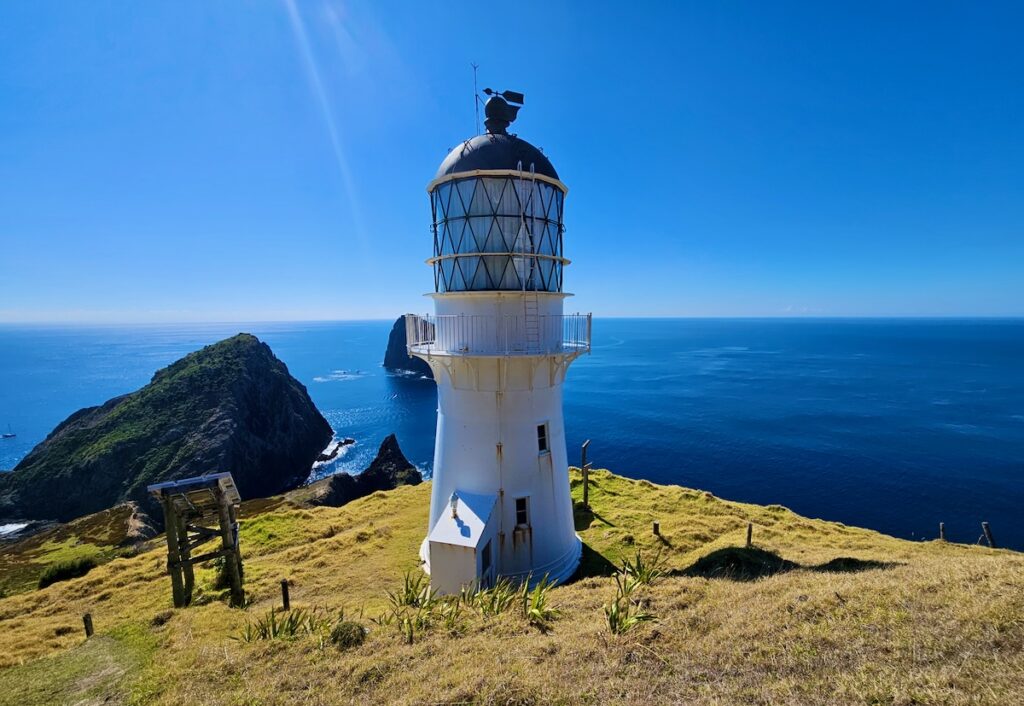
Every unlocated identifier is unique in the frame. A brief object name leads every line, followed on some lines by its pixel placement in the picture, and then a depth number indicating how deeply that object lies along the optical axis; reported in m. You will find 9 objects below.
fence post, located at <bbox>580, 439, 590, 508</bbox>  18.97
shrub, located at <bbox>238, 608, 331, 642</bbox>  8.40
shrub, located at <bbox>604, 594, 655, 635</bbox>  7.34
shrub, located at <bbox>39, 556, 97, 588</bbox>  17.56
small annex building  10.59
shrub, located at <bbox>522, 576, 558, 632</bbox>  8.12
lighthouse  11.46
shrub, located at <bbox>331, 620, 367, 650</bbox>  7.70
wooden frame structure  11.48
__________________________________________________
*TASK TO COMPLETE:* Without the pictures, return each entry exactly as given.

*COMPLETED TASK:*
Every unlocated identifier is unique in the frame. A brief object name leads every line, followed on some lines by its pixel placement in the picture, and then a depth number indicating how deeply that object lies along the optical axis; reported in m. You will find 9 objects below.
fence post, located at <bbox>580, 439, 590, 508</bbox>  18.97
shrub, located at <bbox>238, 608, 331, 642</bbox>  8.40
shrub, located at <bbox>604, 594, 655, 635</bbox>  7.34
shrub, located at <bbox>39, 556, 97, 588</bbox>  17.56
small annex building  10.59
shrub, located at <bbox>522, 576, 558, 632</bbox>  8.12
lighthouse  11.46
shrub, located at <bbox>331, 620, 367, 650</bbox>  7.70
wooden frame structure  11.48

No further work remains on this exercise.